Data to examine Block Start

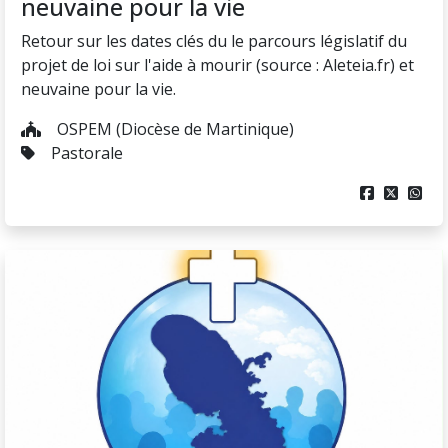
neuvaine pour la vie
Retour sur les dates clés du le parcours législatif du
projet de loi sur l'aide à mourir (source : Aleteia.fr) et
neuvaine pour la vie.
OSPEM (Diocèse de Martinique)
Pastorale




Data to examine Block End

- Exercise instructions
Give an exact copy of the data, and omit any pictures it holds.

- Solution to this problem
neuvaine pour la vie
Retour sur les dates clés du le parcours législatif du
projet de loi sur l'aide à mourir (source : Aleteia.fr) et
neuvaine pour la vie.
OSPEM (Diocèse de Martinique)
Pastorale




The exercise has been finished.